Experimental updates on development of accelerator-driven ion source at TRIUMF to benchmark Ba-tagging techniques for future neutrinoless double beta decay searches

Neutrinoless double beta decay ($0\nu\beta\beta$) could provide a way to probe physics beyond the Standard Model of particle physics. The proposed nEXO experiment aims to search for $0\nu\beta\beta$ in $^{136}$Xe using a tonne-scale liquid xenon (LXe) time projection chamber. The projected half-life sensitivity for nEXO for 10 years of livetime is $>$10$^{28}$ years. Efforts are ongoing to further suppress backgrounds and increase the experiment's sensitivity.

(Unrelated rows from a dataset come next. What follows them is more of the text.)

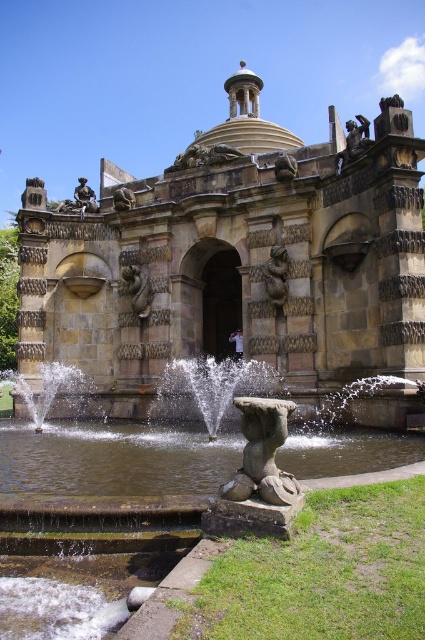
You are an architect visiting this historical site. You need to determine which of the two objects, the stone statue at center or the brown stone lion at center, is bigger. Based on the scene description, which one is larger?

The stone statue at center has a larger size compared to the brown stone lion at center, so the stone statue at center is bigger.

You are standing at the center of the image and want to walk to the green mossy stone fountain at lower left. Which direction should you move in?

The green mossy stone fountain at lower left is located at coordinates approximately 0.717 on the x axis and 0.261 on the y axis. Since you are at the center, you should move towards the lower left direction to reach it.

You are an architect designing a new plaza and want to ensure the new water feature is wider than the central building. Based on the scene, will the clear water at fountain center be wider than the brown stone palace at center?

The brown stone palace at center is wider than the clear water at fountain center, so the water feature is not wider than the central building in the scene.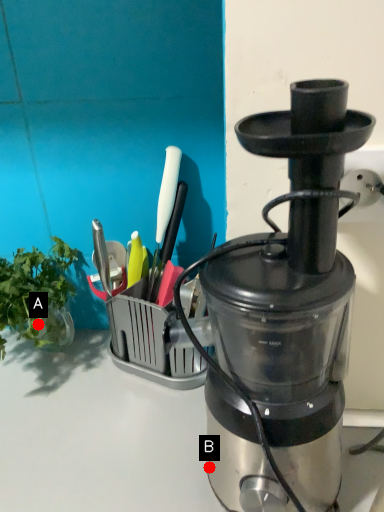
Question: Two points are circled on the image, labeled by A and B beside each circle. Which of the following is the farthest from the observer?

Choices:
 (A) A is further
 (B) B is further

Answer: (A)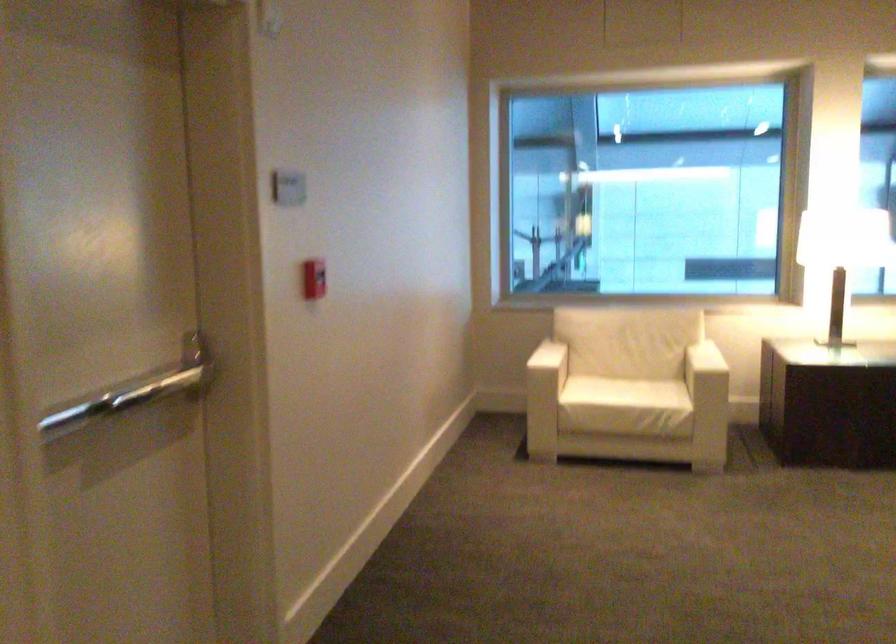
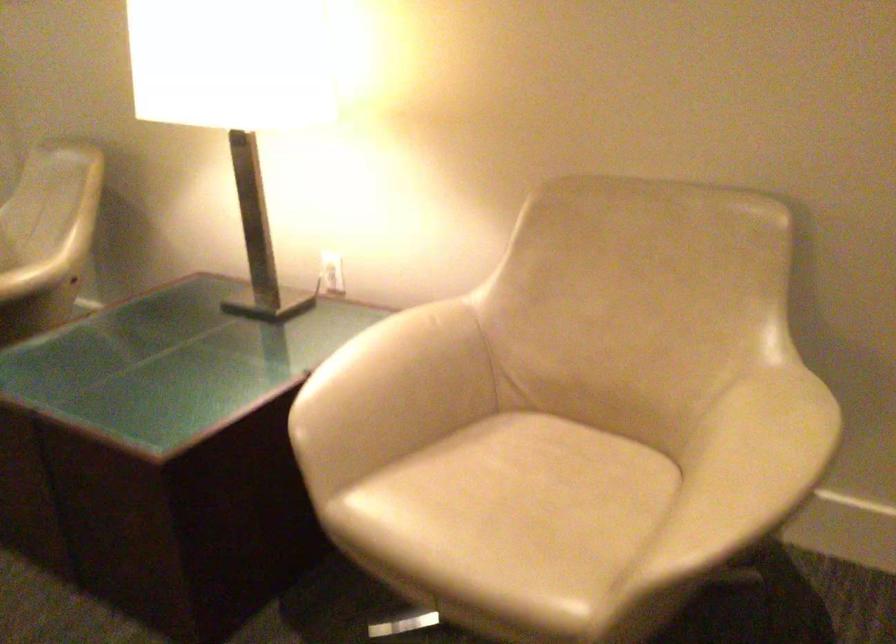
The first image is from the beginning of the video and the second image is from the end. How did the camera likely rotate when shooting the video?

The camera's rotation is toward left-down.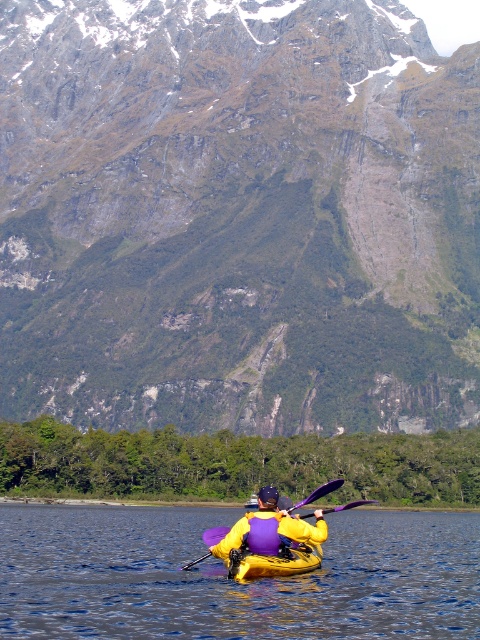
You are standing on the shore of the lake and see the green rock at upper center and the blue water at center. Which object is higher in elevation?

One approach pursued is Ba-tagging, which entails extracting and identifying the daughter nuclide from the $\beta\beta$-decay of $^{136}$Xe, $^{136}$Ba. Once successful, this technique has the potential to separate background events from true $\beta\beta$ events. While different extraction and identification methods are being investigated by different groups, a Ba-ion source is required for testing, quantifying and optimizing them. An accelerator-driven ion source is currently being developed at TRIUMF, where radioactive ions will be be injected into and stopped in an LXe volume, collected electrostatically and detected using $\gamma$ spectroscopy. In this contribution, an experimental status update on the commissioning of this Ba-ion source at TRIUMF is provided.